We are given a vector \( \mathbf{x} = \begin{bmatrix} -2 \ 1 \end{bmatrix} \) and a scalar \( a = 2 \). Our task is to compute the vector \( a\mathbf{x} \), represent both \( \mathbf{x} \) and \( a\mathbf{x} \) on the plane, and provide a graphical explanation of the relationship between these vectors.

To find \( a\mathbf{x} \), multiply each component of \( \mathbf{x} \) by the scalar \( a \). Therefore, \[ a\mathbf{x} = 2 \cdot \begin{bmatrix} -2 \ 1 \end{bmatrix} = \begin{bmatrix} 2 \cdot (-2) \ 2 \cdot 1 \end{bmatrix} = \begin{bmatrix} -4 \ 2 \end{bmatrix}. \]
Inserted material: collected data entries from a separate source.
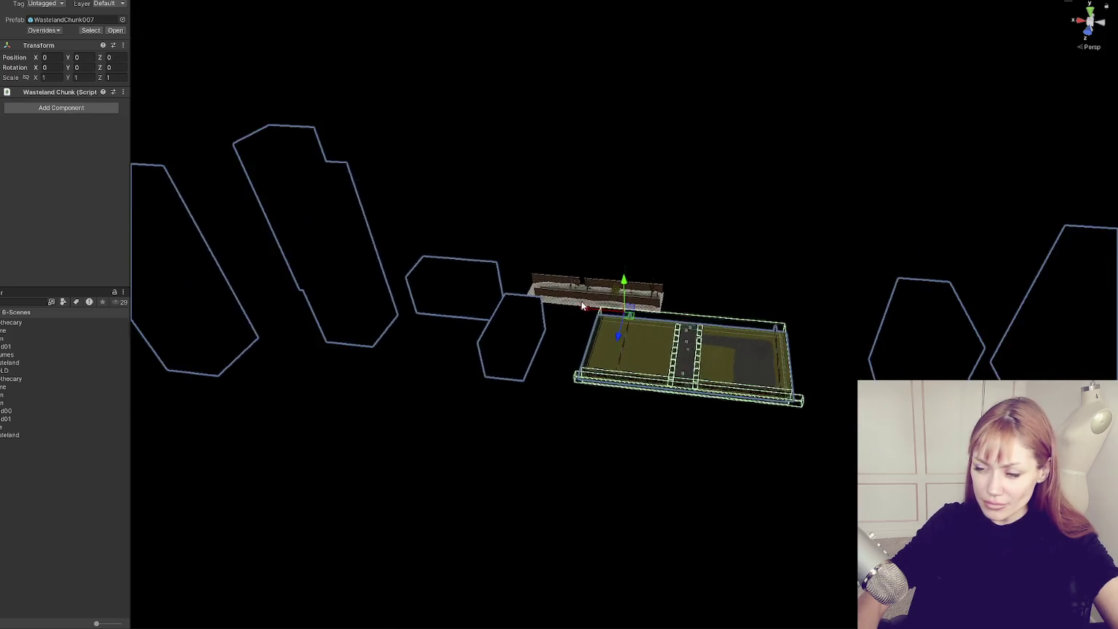
scroll(598, 311, up, 5)
mouse_move(598, 311)
mouse_down()
mouse_move(418, 250)
mouse_move(350, 249)
mouse_up()
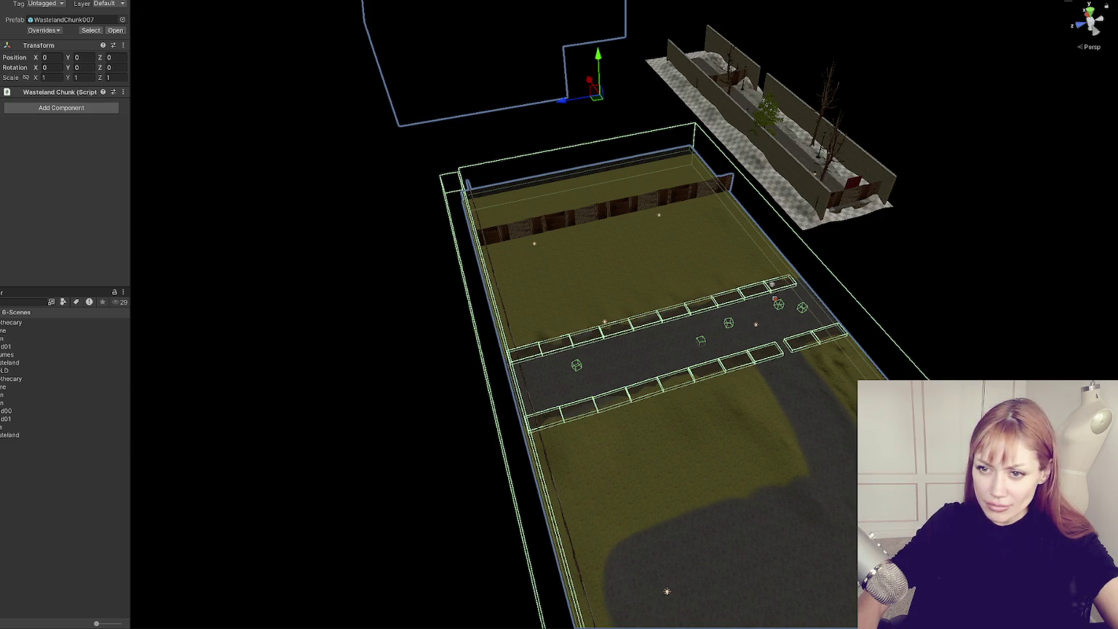
- Reduce the WastelandParts set to a single detailed House_1 model and select it
click(568, 324)
click(568, 321)
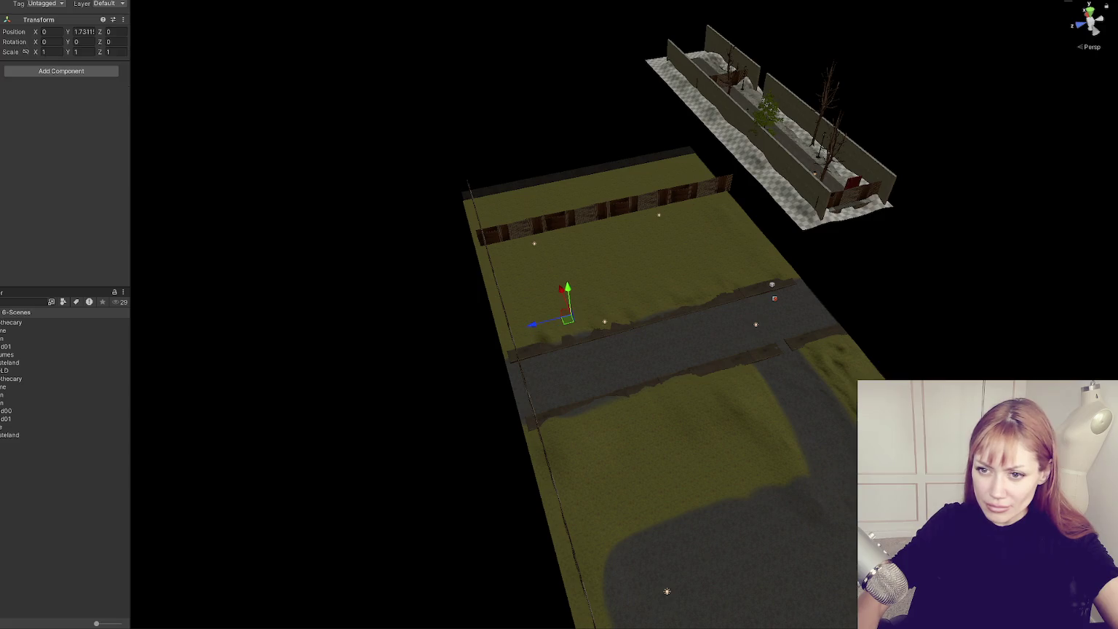
key(ctrl+z)
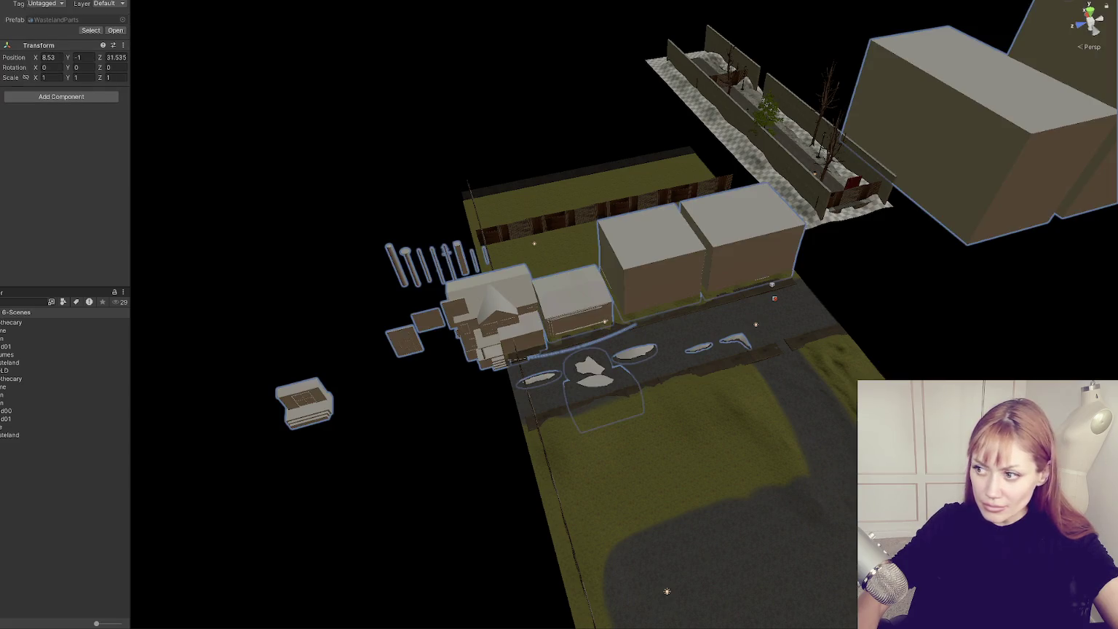
click(490, 292)
click(490, 292)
To graphically represent \( \mathbf{x} \) and \( a\mathbf{x} \), plot both vectors starting from the origin point (0,0) on a coordinate plane. The vector \( \mathbf{x} \) points to (-2,1), while the vector \( a\mathbf{x} \) points to (-4,2). Graphically, scaling a vector by a scalar results in the same direction (unless the scalar is negative, in which case the direction is reversed) but with a different length. Here, \( a = 2 \) doubles the length of the vector \( \mathbf{x} \) while maintaining its direction.